**WHAT YOU WILL DO**
Retype, word for word, every line starting at the line with "OneSafe integra tus necesidades de" and ending with the final line of the entries; skip the pictures.

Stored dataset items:
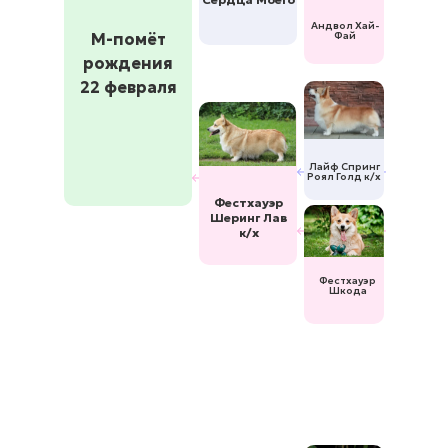
Андвол Хай-
М-помёт
Фай
рождения
22 февраля
Лайф Спринг
Роял Голд к/х
Фестхауэр
Шеринг Лав
к/х
Фестхауэр
Шкода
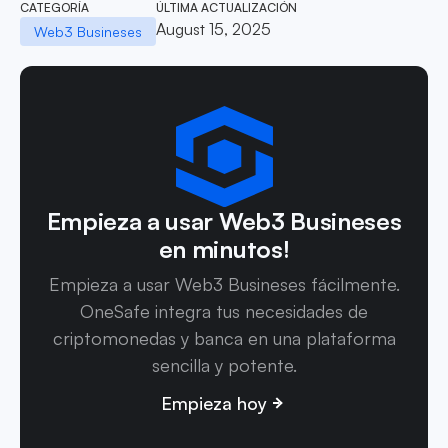
CATEGORÍA
ÚLTIMA ACTUALIZACIÓN
August 15, 2025
Web3 Busineses
Empieza a usar Web3 Busineses
en minutos!
Empieza a usar Web3 Busineses fácilmente.
OneSafe integra tus necesidades de
criptomonedas y banca en una plataforma
sencilla y potente.
Empieza hoy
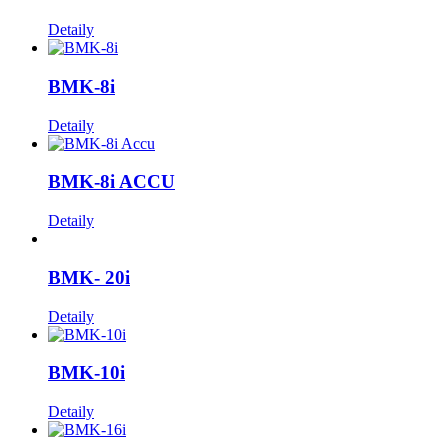
Detaily
BMK-8i
Detaily
BMK-8i ACCU
Detaily
BMK- 20i
Detaily
BMK-10i
Detaily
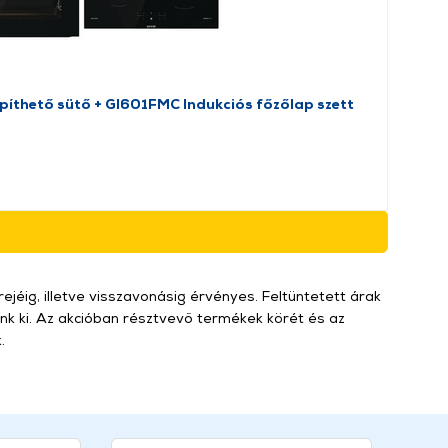
thető sütő + GI601FMC Indukciós főzőlap szett
ejéig, illetve visszavonásig érvényes. Feltüntetett árak
k ki. Az akcióban résztvevő termékek körét és az
.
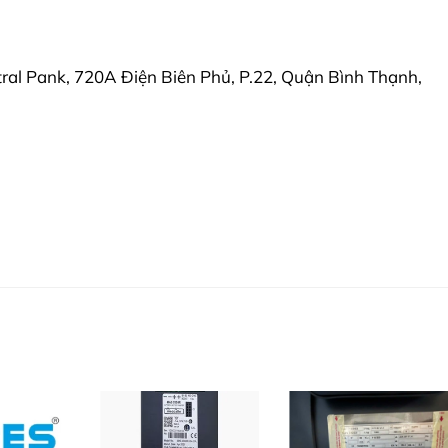
ral Pank, 720A Điện Biên Phủ, P.22, Quận Bình Thạnh,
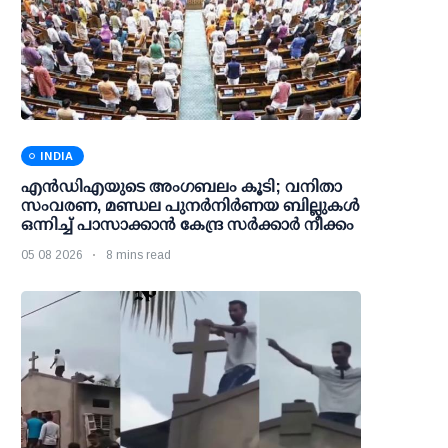
INDIA
എന്‍ഡിഎയുടെ അംഗബലം കൂടി; വനിതാ
സംവരണ, മണ്ഡല പുനര്‍നിര്‍ണയ ബില്ലുകള്‍
ഒന്നിച്ച് പാസാക്കാന്‍ കേന്ദ്ര സര്‍ക്കാര്‍ നീക്കം
05 08 2026
8 mins read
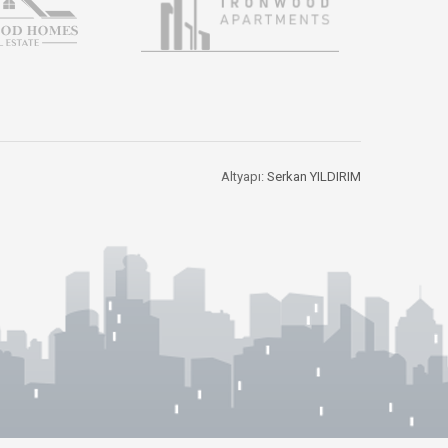
Altyapı:
Serkan YILDIRIM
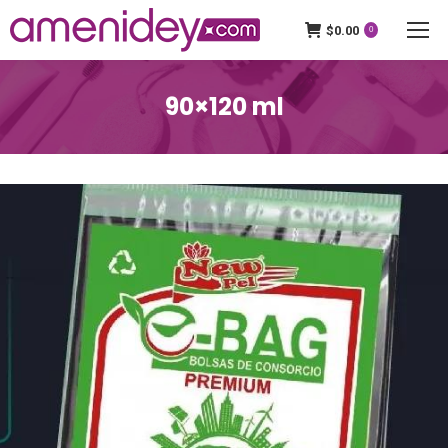
$
0.00
0
90×120 ml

**WRITTEN RESPONSE**
OneSafe integra tus necesidades de
criptomonedas y banca en una plataforma
sencilla y potente.
Empieza hoy
Detaily
BMK-8i
Detaily
BMK-8i ACCU
Detaily
BMK- 20i
Detaily
BMK-10i
Detaily
thető sütő + GI601FMC Indukciós főzőlap szett
ejéig, illetve visszavonásig érvényes. Feltüntetett árak
k ki. Az akcióban résztvevő termékek körét és az
.
ral Pank, 720A Điện Biên Phủ, P.22, Quận Bình Thạnh,
INDIA
എന്‍ഡിഎയുടെ അംഗബലം കൂടി; വനിതാ
സംവരണ, മണ്ഡല പുനര്‍നിര്‍ണയ ബില്ലുകള്‍
ഒന്നിച്ച് പാസാക്കാന്‍ കേന്ദ്ര സര്‍ക്കാര്‍ നീക്കം
05 08 2026
8 mins read
Altyapı:
Serkan YILDIRIM
$
0.00
0
90×120 ml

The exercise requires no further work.